● **PAGE EXCERPT**:
Ep 70: Three practical ways to believe in yourself

, , ,


So many songs and movies preach the virtues of believing in yourself. But what does believing in yourself look like?

I think our idea of belief in what we can do has been a little hijacked by hero movies. Learn some practical ways to believe in yourself that doesn’t require big life moments.

You can listen to this episode right here! 👆

And don’t forget to subscribe to hear future episodes of Mental Health Moment wherever you are! 

 

Get Mental Health Moment 🎧

in your inbox every day.

 





Full transcript 👇

Career woman with superhero silhouetted behind her

Hi I’m Lori Miller and this is your Mental Health Moment.

How many times since kindergarten have you heard that in order to succeed you just have to believe in yourself?

We have no shortage of success stories today of people who did just that. If we believe the movie versions of these stories, we may think that believing in yourself is a one time thing that happens in a grand life moment with a John Williams soundtrack playing in the background.

Last weekend at my church, our pastor talked about the movie “42,” a recent biographical film about the great Jackie Robinson, the first African-American baseball player in the major leagues.

  • Who knew more about the struggle to achieve a goal and persevere more than Jackie Robinson?
  • Who needed the power of believing in yourself more than him?

He was faced with a monumental task during a time when racism in the U.S. was still very much front and center.

There are certainly many lessons to be drawn from his experience, about the power of conviction and belief in something greater than you.

There are some very emotional moments in this inspiring movie, and you will want to clap at the end.

But I think sometimes we use this same hero-style movie template and try to apply it to how we can achieve our goals in life.

I don’t know about you, but most of the time my life doesn’t move to a great soundtrack.

I mean, I’ve had a few pivotal moments of empowering belief here and there, but they’re mostly punctuated by more routine things like unloading the dishwasher and picking up deli chicken for dinner.

● **TASK A**: Using the Mental Health Moment transcript, decide whether each statement agrees with it, answering yes or no and quoting the words that settle it: (i) The speaker's pastor talked about the movie "42" at church last weekend. (ii) Jackie Robinson is described as the first African-American player in professional football. (iii) The speaker says her life usually moves to a great soundtrack.
● **TASK B**: In the records, copy the lines starting at the line that contains "Makemigrations creates migration" and ending at the line that contains "6. Do you have", including both of those lines.

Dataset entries

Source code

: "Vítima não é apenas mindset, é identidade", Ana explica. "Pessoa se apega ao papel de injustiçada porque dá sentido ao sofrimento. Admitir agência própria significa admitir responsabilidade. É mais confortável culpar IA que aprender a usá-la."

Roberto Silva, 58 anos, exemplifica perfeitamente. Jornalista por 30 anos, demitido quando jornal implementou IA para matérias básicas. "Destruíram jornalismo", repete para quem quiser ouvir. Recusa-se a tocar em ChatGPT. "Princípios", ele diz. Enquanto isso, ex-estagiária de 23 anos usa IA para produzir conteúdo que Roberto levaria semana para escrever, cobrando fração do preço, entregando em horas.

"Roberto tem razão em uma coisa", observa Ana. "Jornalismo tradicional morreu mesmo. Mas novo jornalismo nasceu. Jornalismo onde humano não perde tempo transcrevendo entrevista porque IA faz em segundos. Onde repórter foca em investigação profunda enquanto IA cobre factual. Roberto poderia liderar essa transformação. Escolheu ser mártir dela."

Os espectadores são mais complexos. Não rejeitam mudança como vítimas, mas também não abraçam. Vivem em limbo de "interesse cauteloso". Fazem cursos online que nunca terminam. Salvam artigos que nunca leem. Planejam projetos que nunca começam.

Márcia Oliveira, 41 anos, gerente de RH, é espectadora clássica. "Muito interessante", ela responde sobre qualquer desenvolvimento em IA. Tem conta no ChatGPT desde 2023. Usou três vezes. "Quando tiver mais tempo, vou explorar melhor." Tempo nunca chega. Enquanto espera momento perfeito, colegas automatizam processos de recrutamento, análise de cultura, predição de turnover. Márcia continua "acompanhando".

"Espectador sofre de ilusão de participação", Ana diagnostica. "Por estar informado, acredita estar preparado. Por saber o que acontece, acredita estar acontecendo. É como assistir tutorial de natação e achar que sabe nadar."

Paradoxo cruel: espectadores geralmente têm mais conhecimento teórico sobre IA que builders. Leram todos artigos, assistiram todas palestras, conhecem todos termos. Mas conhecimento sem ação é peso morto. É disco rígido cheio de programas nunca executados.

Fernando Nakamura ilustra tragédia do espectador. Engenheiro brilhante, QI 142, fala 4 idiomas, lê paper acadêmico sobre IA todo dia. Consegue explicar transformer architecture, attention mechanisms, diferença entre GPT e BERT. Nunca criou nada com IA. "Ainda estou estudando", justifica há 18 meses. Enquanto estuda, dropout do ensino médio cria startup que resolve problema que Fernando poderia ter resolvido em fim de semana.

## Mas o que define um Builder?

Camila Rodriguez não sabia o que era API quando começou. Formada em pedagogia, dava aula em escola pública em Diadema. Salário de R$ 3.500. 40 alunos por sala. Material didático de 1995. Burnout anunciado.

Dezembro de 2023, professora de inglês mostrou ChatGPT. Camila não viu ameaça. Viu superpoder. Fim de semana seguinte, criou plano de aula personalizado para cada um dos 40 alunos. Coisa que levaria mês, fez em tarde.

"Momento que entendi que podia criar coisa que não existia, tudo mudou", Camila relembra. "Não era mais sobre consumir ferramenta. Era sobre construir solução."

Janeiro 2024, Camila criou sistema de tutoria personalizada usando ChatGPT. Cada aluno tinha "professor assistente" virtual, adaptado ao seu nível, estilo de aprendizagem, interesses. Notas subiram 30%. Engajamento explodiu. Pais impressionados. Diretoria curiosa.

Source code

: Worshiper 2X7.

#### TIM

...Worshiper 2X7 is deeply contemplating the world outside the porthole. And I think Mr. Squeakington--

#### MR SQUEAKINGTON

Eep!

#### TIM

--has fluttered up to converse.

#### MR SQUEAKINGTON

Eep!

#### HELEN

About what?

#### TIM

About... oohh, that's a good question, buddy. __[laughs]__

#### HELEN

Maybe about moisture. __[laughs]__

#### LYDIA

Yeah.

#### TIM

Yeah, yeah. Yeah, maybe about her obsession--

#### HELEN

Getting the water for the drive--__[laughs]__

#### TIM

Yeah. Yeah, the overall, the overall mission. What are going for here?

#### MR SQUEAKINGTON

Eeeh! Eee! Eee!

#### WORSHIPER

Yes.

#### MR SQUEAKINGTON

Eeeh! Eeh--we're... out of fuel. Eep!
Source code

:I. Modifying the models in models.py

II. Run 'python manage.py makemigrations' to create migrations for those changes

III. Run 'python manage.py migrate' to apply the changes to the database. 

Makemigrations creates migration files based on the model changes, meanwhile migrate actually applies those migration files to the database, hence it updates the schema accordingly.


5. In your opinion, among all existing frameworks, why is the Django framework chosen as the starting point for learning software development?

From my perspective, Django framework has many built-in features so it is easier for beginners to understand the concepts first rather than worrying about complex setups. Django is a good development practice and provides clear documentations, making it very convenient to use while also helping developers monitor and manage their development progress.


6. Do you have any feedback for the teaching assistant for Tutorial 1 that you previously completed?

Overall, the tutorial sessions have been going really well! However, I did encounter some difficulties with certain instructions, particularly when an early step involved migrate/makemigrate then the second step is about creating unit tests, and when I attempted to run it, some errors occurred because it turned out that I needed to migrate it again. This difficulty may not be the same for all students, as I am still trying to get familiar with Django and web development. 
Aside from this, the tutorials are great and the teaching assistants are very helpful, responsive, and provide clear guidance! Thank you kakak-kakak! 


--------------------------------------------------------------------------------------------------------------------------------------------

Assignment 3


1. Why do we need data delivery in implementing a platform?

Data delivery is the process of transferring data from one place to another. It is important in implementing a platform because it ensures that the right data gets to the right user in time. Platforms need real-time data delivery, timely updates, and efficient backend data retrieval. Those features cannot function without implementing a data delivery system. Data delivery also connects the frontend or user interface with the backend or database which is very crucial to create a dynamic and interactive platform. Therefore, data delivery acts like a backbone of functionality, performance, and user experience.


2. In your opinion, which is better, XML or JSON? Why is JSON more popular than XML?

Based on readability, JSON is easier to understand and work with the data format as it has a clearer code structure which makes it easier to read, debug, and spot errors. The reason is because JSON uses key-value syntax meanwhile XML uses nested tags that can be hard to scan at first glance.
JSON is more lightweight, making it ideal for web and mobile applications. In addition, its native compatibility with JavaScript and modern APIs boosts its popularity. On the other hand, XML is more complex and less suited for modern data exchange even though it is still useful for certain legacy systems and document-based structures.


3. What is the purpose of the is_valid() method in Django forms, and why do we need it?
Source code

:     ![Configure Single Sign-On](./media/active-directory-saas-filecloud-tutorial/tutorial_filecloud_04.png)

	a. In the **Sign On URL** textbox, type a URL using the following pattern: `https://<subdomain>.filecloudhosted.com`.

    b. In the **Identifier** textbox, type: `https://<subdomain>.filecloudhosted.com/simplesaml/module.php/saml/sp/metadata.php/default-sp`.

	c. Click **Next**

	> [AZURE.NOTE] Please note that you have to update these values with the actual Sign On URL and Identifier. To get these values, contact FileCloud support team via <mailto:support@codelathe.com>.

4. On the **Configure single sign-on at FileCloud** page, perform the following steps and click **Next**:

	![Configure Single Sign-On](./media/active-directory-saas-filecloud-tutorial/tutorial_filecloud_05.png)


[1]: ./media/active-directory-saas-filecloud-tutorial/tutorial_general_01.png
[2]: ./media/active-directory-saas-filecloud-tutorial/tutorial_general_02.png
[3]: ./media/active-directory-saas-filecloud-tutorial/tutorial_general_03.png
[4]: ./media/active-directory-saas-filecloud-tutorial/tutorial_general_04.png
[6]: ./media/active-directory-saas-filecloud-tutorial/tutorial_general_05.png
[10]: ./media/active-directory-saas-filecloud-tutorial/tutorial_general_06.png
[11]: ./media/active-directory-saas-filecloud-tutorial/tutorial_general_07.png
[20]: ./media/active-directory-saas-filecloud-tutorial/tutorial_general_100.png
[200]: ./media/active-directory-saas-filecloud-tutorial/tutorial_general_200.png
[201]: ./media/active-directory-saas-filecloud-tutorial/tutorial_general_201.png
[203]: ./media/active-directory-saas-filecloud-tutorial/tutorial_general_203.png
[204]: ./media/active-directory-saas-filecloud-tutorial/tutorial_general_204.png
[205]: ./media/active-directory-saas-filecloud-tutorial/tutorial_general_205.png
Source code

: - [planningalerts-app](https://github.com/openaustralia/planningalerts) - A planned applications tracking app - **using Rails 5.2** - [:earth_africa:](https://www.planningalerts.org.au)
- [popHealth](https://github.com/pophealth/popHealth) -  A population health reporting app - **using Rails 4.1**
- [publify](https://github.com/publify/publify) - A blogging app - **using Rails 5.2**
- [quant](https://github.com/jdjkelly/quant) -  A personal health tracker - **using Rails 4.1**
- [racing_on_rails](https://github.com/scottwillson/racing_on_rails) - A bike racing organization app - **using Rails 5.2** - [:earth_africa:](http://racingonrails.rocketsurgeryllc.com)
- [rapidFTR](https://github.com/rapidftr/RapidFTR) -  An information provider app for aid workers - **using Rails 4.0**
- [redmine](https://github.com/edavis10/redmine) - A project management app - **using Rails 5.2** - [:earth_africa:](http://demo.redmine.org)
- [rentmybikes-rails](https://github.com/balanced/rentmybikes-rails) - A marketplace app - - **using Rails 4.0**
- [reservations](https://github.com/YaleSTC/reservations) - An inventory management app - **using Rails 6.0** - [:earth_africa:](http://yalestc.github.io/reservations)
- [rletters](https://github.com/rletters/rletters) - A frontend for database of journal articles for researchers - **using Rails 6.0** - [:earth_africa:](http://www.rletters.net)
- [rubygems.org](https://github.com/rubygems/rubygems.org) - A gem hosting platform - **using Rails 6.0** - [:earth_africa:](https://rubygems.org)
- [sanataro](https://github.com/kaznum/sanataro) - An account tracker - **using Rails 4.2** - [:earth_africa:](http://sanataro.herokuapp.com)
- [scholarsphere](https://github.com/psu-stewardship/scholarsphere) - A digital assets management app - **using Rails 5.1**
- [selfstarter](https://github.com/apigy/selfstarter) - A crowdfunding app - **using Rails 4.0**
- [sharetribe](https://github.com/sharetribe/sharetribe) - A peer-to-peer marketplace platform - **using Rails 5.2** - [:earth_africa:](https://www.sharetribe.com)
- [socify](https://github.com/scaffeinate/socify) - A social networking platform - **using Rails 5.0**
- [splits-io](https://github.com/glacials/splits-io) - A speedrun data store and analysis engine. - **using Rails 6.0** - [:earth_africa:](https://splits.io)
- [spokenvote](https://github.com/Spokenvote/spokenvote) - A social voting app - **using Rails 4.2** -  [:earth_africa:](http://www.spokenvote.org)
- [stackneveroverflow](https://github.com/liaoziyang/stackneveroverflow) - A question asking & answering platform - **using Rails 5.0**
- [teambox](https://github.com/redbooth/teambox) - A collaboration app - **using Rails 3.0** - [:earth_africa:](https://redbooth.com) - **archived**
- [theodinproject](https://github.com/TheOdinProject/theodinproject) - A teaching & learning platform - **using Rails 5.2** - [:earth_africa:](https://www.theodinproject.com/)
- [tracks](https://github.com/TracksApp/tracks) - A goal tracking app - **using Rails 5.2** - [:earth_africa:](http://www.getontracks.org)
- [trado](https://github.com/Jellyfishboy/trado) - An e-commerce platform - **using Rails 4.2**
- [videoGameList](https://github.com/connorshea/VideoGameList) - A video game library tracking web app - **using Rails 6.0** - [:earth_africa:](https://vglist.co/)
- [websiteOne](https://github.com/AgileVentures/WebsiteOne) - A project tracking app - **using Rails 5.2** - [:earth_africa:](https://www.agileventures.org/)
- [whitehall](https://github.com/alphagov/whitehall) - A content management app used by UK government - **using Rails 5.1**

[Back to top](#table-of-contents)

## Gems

● **PROBLEM SOLUTION A**:
(i) Yes: "Last weekend at my church, our pastor talked about the movie “42,”"
(ii) No: "the first African-American baseball player in the major leagues"
(iii) No: "most of the time my life doesn’t move to a great soundtrack."

● **PROBLEM SOLUTION B**:
Makemigrations creates migration files based on the model changes, meanwhile migrate actually applies those migration files to the database, hence it updates the schema accordingly.


5. In your opinion, among all existing frameworks, why is the Django framework chosen as the starting point for learning software development?

From my perspective, Django framework has many built-in features so it is easier for beginners to understand the concepts first rather than worrying about complex setups. Django is a good development practice and provides clear documentations, making it very convenient to use while also helping developers monitor and manage their development progress.


6. Do you have any feedback for the teaching assistant for Tutorial 1 that you previously completed?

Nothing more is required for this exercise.